Upon launching this one the first time and navigating the menus to start a new game, it didn’t take long for the band to start playing and the tune was quite familiar: VVVVVV was a trip back in time!
And not only in the visual and gameplay departments but also quite so with the difficulty. Had the game not informed me immediately that I could not jump, but instead reverse gravity, I would have questioned the physical abilities of the character I controlling since even the first obstacle (a nasty row of spikes) would seem insane to even attempt a jump across. Yet I tried to do just that… I jumped continuously and furiously, thinking the game was trying to trick me. There was no way this ‘Captain Viridian’ was able to defy gravity. The game looked like a 2D platformer of days gone by, so my mind went straight to genre-defining titles the likes of Super Mario Bros. where jumping was crucial.
Boy was I surprised… and dead. Again and again. And again. It didn’t help that Captain Viridian had a depressed look on his face either, that’s for sure. Even with a checkpoint nearby, my futile attempts at trying to defy the game got boring eventually, so I decided to play the way it wanted me to and what d’ya know, gravity was defied, the spiky path was behind me and the lovely game (available on PC and Mac) could begin!
Gameplay takes precedence over the story here, but still…
Don’t go into this one expecting a deep plot. There is a story, but it’s kept to a minimum – no long dialogues, cutscenes or even much in the way of a story. Captain Viridian is a simple man, dressed in cyan-coloured clothing. In fact, everything is simply nice and peaceful, complete with happy music, but.. that would not make for much of a game so obviously something goes wrong. The alarm sounds and everyone abandons the ship through a teleporter and to find out what happens after that, you’re gonna have to play the game! Ha!
The controls are simple: You can reverse gravity, go left, go right, and open your map (more on that in a second), each done with the press of a specific button (that to my knowledge can’t be remapped).
VVVVVV takes after Castlevania/Metroid in the exploration aspect, so a map is vital and thankfully implemented nicely. From the pause screen, the map can be displayed, showing explored areas along with specific locations. It also tells you the status of all your crew members, how many times you’ve died, how long you’ve played on your current save and how many trinkets (out of 20) you have found.
Trinkets? Collectibles? Fork ’em over!
Even a simple game like this has collectibles and they actually serve to unlock stuff. But if you want to find out what they unlock, either collect them or hit Google. No “cheats” here 🙂
But while on the topic of additional stuff – with the 2.0 update, the game got a level editor, allowing fans to create their own levels for everyone else to enjoy. A great idea for a game like this, since letting fans show what they would have made were they working on the level design of VVVVVV is bound to excite more than just a few people.

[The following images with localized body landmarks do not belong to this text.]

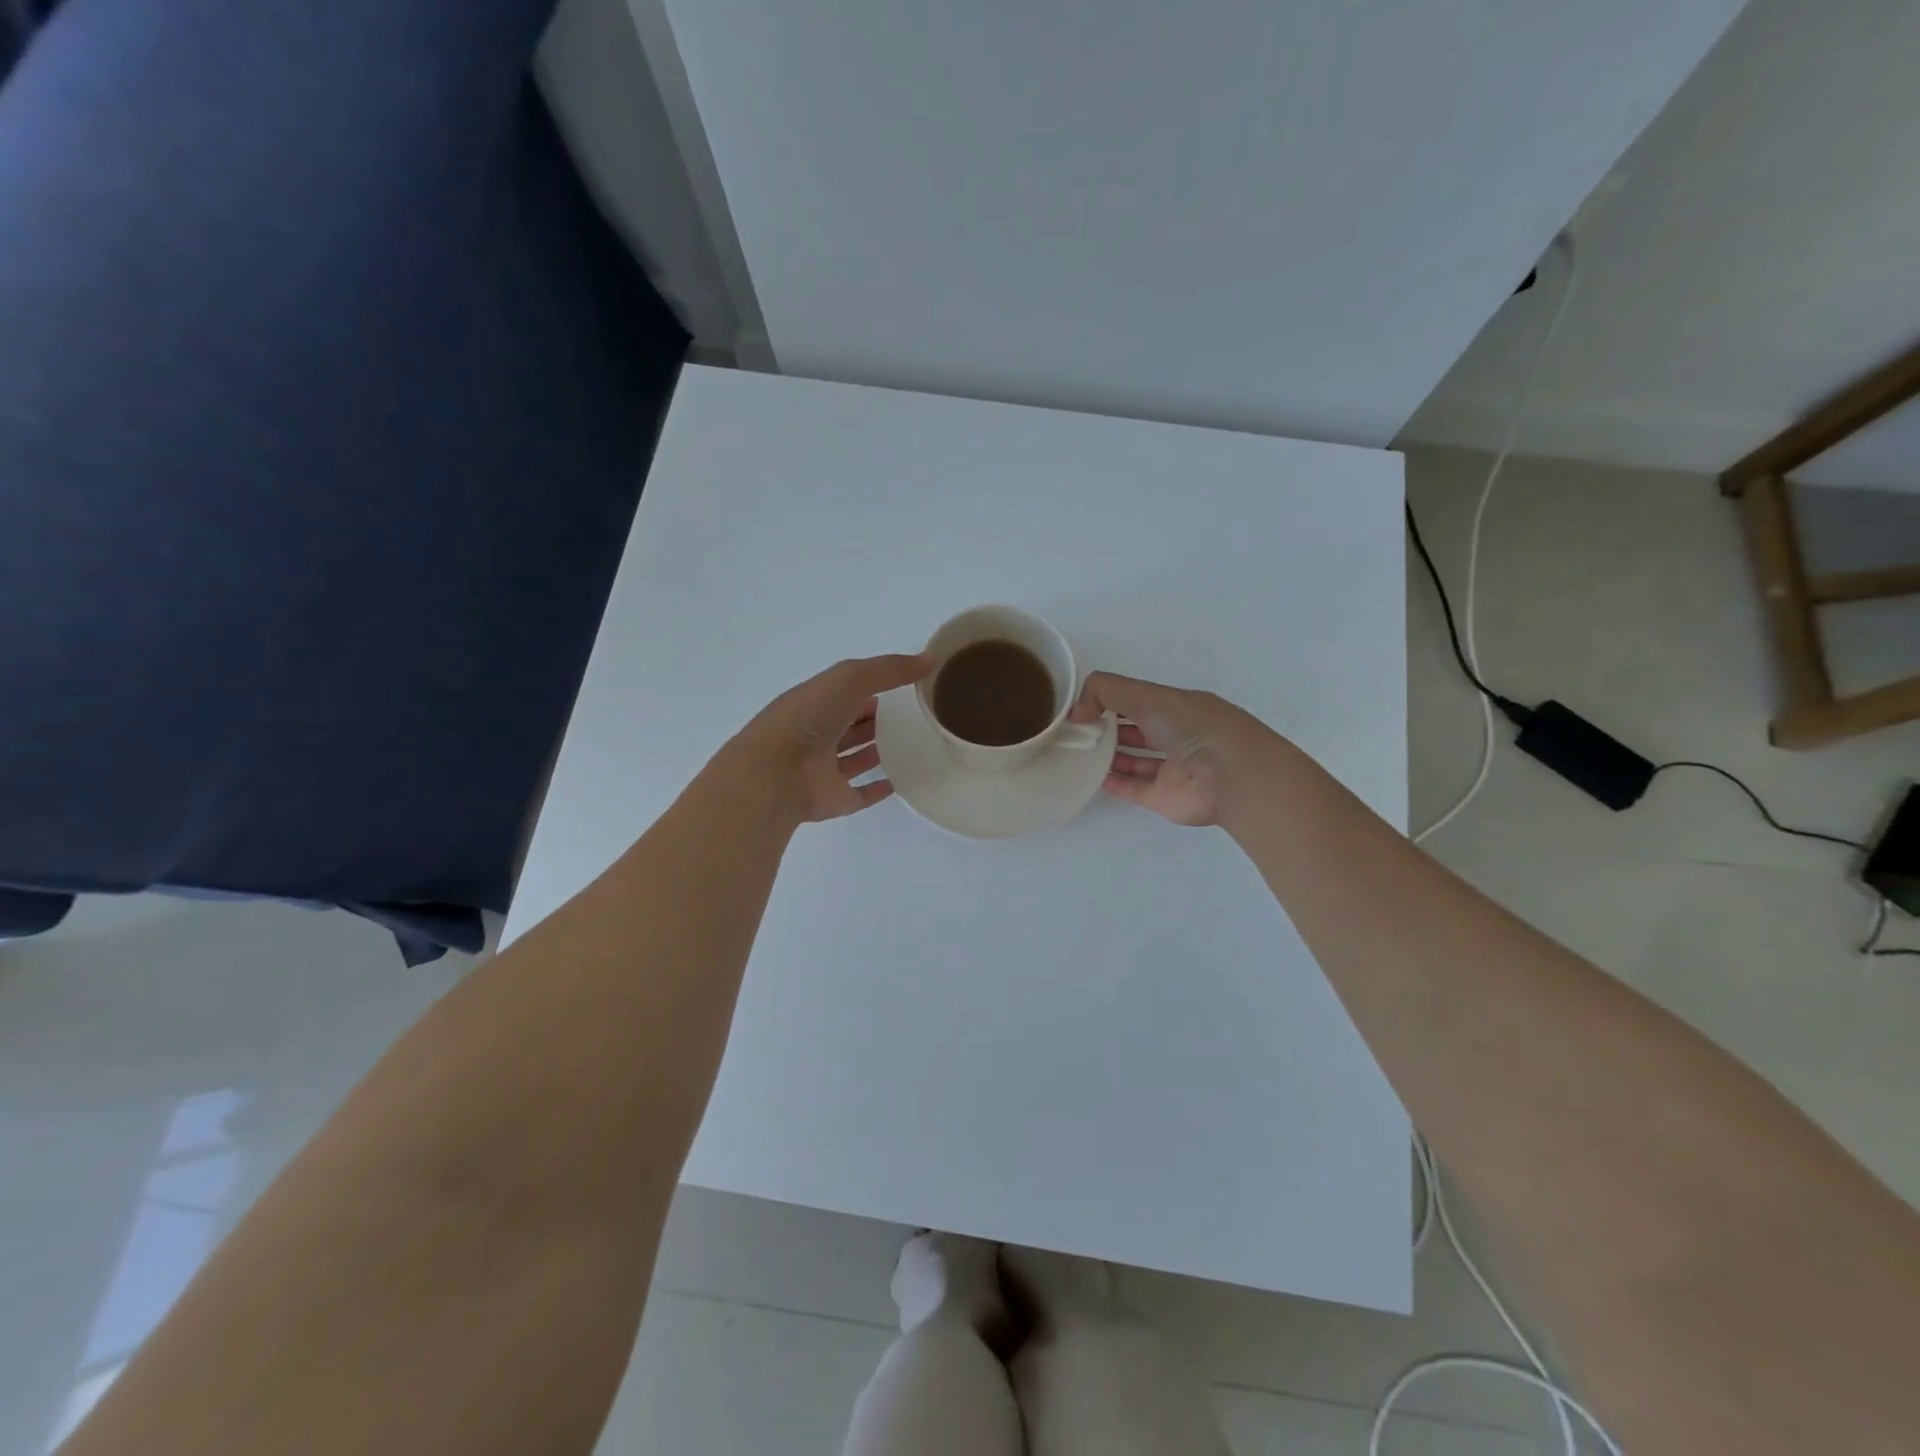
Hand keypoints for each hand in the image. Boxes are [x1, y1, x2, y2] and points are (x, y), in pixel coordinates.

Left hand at [729, 653, 933, 823]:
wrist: (776, 773)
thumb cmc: (808, 717)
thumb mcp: (850, 678)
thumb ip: (890, 669)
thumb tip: (931, 660)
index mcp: (816, 703)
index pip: (848, 693)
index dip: (873, 688)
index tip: (907, 687)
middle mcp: (818, 735)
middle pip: (851, 726)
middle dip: (875, 720)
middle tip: (914, 717)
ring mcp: (824, 770)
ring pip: (855, 758)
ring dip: (876, 751)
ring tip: (912, 746)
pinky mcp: (834, 799)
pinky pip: (860, 793)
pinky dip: (878, 789)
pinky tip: (900, 783)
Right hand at [1069, 672, 1269, 827]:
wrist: (1233, 777)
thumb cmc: (1193, 727)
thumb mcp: (1147, 695)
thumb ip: (1105, 692)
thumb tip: (1076, 712)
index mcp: (1177, 707)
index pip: (1137, 699)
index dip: (1109, 700)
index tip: (1080, 707)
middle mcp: (1176, 735)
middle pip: (1136, 729)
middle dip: (1107, 727)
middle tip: (1074, 731)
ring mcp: (1172, 769)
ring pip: (1135, 760)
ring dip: (1109, 755)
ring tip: (1078, 752)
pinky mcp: (1165, 798)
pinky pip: (1135, 789)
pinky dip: (1115, 783)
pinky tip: (1093, 777)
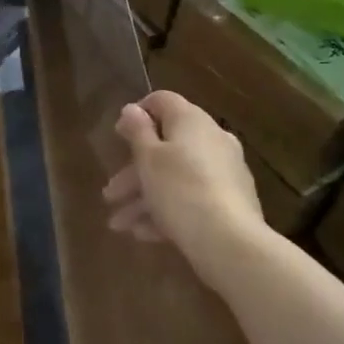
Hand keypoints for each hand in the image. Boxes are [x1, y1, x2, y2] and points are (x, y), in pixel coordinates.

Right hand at [103, 91, 264, 277]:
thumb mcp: (148, 159)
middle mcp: (212, 139)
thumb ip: (137, 131)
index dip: (137, 115)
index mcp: (191, 121)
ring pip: (176, 176)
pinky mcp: (232, 202)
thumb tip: (132, 109)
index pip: (162, 101)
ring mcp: (225, 172)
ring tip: (119, 225)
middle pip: (166, 146)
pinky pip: (192, 198)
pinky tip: (144, 234)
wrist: (230, 242)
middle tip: (110, 194)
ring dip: (145, 197)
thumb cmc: (180, 189)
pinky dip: (168, 210)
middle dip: (134, 172)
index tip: (118, 136)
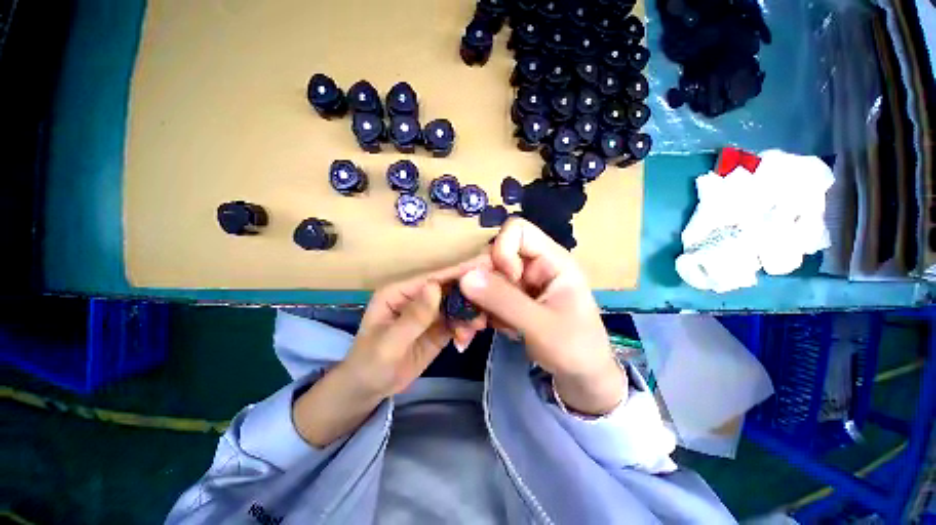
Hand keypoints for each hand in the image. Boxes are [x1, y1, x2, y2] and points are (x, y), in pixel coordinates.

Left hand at [340, 256, 489, 398]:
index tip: (485, 264)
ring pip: (457, 304)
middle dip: (470, 295)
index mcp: (400, 292)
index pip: (433, 278)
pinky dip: (466, 328)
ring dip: (470, 314)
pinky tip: (465, 340)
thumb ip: (414, 316)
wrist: (370, 389)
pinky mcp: (438, 327)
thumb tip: (435, 285)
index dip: (458, 271)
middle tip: (490, 302)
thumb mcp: (390, 343)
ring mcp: (430, 312)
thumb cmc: (370, 363)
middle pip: (449, 288)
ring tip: (476, 329)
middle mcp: (417, 297)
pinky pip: (458, 321)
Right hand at [459, 218, 625, 414]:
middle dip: (477, 284)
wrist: (581, 377)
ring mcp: (521, 283)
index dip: (502, 250)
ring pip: (484, 278)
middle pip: (493, 256)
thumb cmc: (575, 348)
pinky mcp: (511, 299)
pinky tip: (478, 331)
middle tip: (468, 314)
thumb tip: (465, 277)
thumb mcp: (541, 325)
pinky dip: (477, 312)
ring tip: (470, 329)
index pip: (518, 231)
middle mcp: (533, 265)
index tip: (503, 280)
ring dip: (473, 302)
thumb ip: (504, 300)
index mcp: (551, 260)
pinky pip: (485, 296)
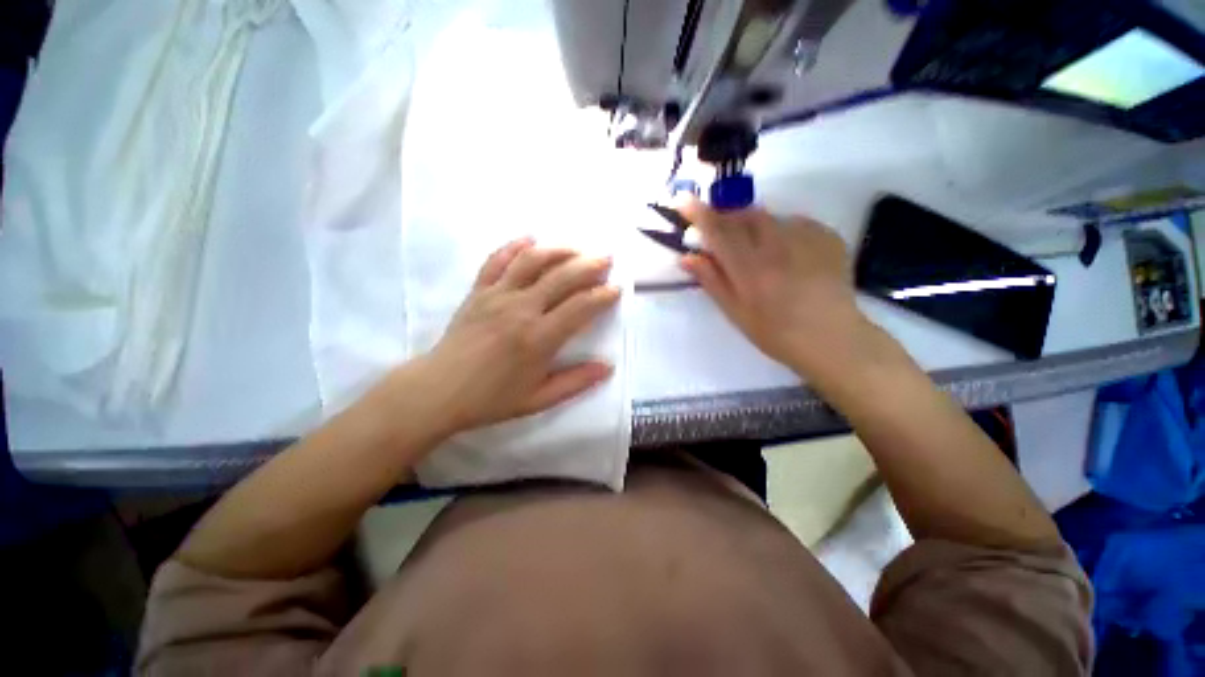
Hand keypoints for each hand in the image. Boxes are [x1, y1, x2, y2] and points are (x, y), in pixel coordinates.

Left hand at [419, 238, 620, 432]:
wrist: (438, 391)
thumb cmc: (491, 399)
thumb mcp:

The visual style is simple, yet a perfect fit along with the music.
Graphically the game is certainly no powerhouse, but that does not mean it’s lacking charm or visual appeal. It’s not trying to revolutionize the way 2D games look, but more likely, the developer intended to show that graphics can actually take a backseat to gameplay with good results. I’m not saying that every 2D game that has fancy graphics is lacking in gameplay – quite the opposite, with games such as New Super Mario Bros. Wii on the Wii and Shadow Complex on the Xbox 360 showing off equally high-quality graphics while not leaving gameplay as an afterthought. So it can be done, even on the Wii which is in no way a beast of a machine.
A few final words…
There is no violence in this game, apart from getting the poor captain killed over and over again – which is unavoidable unless you’re a formidable gamer. I have intentionally not covered every feature in this game here – where would the fun be in that, when you could instead play the game yourself and marvel at every discovery? If you can manage the at times rough difficulty, possess a certain level of patience and don’t require shiny HD graphics with explosions to rival Michael Bay’s latest production from your games, that is. But even if you have a short fuse, I still recommend at least trying the demo at the official website (where it can also be purchased, should you so desire).